**PROVIDED DATA:**
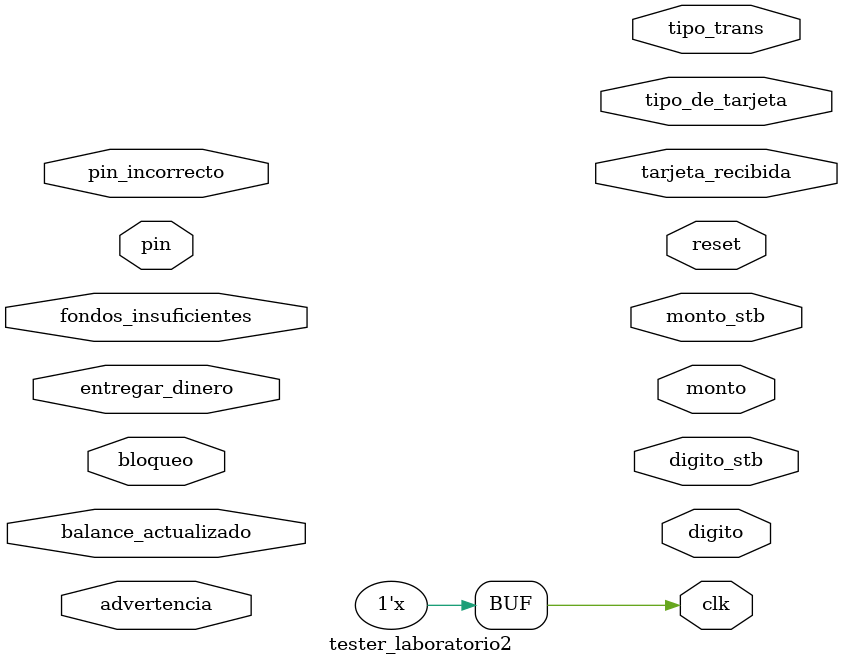
<source format=v>
module tester_laboratorio2(
    output clk,
    output reset,
    output tarjeta_recibida,
    output tipo_de_tarjeta,
    input [0:15] pin,
    output digito,
    output digito_stb,
    output tipo_trans,
    output [0:31] monto,
    output monto_stb,

    input balance_actualizado,
    input entregar_dinero,
    input fondos_insuficientes,
    input pin_incorrecto,
    input bloqueo,
    input advertencia
);

//acá definimos el clk
always begin
    clk = !clk;
end

//iniciamos las pruebas
initial begin
    
end
endmodule
</source>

**YOUR ASSIGNMENT:** Output the entries exactly and keep every picture out of them.

**REPLY TO THE TASK:**
<source format=v>
module tester_laboratorio2(
    output clk,
    output reset,
    output tarjeta_recibida,
    output tipo_de_tarjeta,
    input [0:15] pin,
    output digito,
    output digito_stb,
    output tipo_trans,
    output [0:31] monto,
    output monto_stb,

    input balance_actualizado,
    input entregar_dinero,
    input fondos_insuficientes,
    input pin_incorrecto,
    input bloqueo,
    input advertencia
);

//acá definimos el clk
always begin
    clk = !clk;
end

//iniciamos las pruebas
initial begin
    
end
endmodule
</source>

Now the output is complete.